8.     Prohibition Against Disclosure of Proprietary Information; Intellectual Property Rights. 

          (a)     Duty to Preserve Confidentiality. Executive acknowledges that he will be privy to strategic and sensitive
business information, and that he will have access to confidential and proprietary information of the Company. Therefore, during the course of Executive's employment and after such employment ends for any reason, (i) Executive will treat with utmost
confidentiality all such strategic and sensitive business information and all such confidential and proprietary information (including, without limitation, "Proprietary Information" as that term is defined in Section 8(b) 

- 7 -

below), and (ii) except as required to conduct the business of the Company or as authorized in writing by the Company, Executive will not publish, disclose or use such information or authorize anyone else to publish, disclose
or use it.  Executive acknowledges that, in addition to his duties under this Agreement, he has common law and statutory duties as an employee to preserve the confidentiality of the Company's trade secrets, and will continue to have such duties
after his employment terminates for any reason.

DIRECTIONS:
Answer these questions about the confidentiality clause:
1. Which section defines "Proprietary Information"?
2. In what two cases may the Executive publish, disclose or use the information?
3. Besides his duties under the Agreement, what kinds of duties does the Executive have to keep the Company's trade secrets confidential?

AVAILABLE DATA:
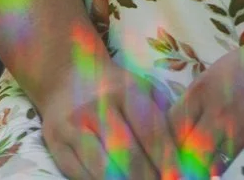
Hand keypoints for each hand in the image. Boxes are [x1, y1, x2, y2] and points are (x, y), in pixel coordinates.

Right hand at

RESPONSE:
1. Section 8(b).
2. When required to conduct the business of the Company, or when authorized in writing by the Company.
3. Common law and statutory duties as an employee.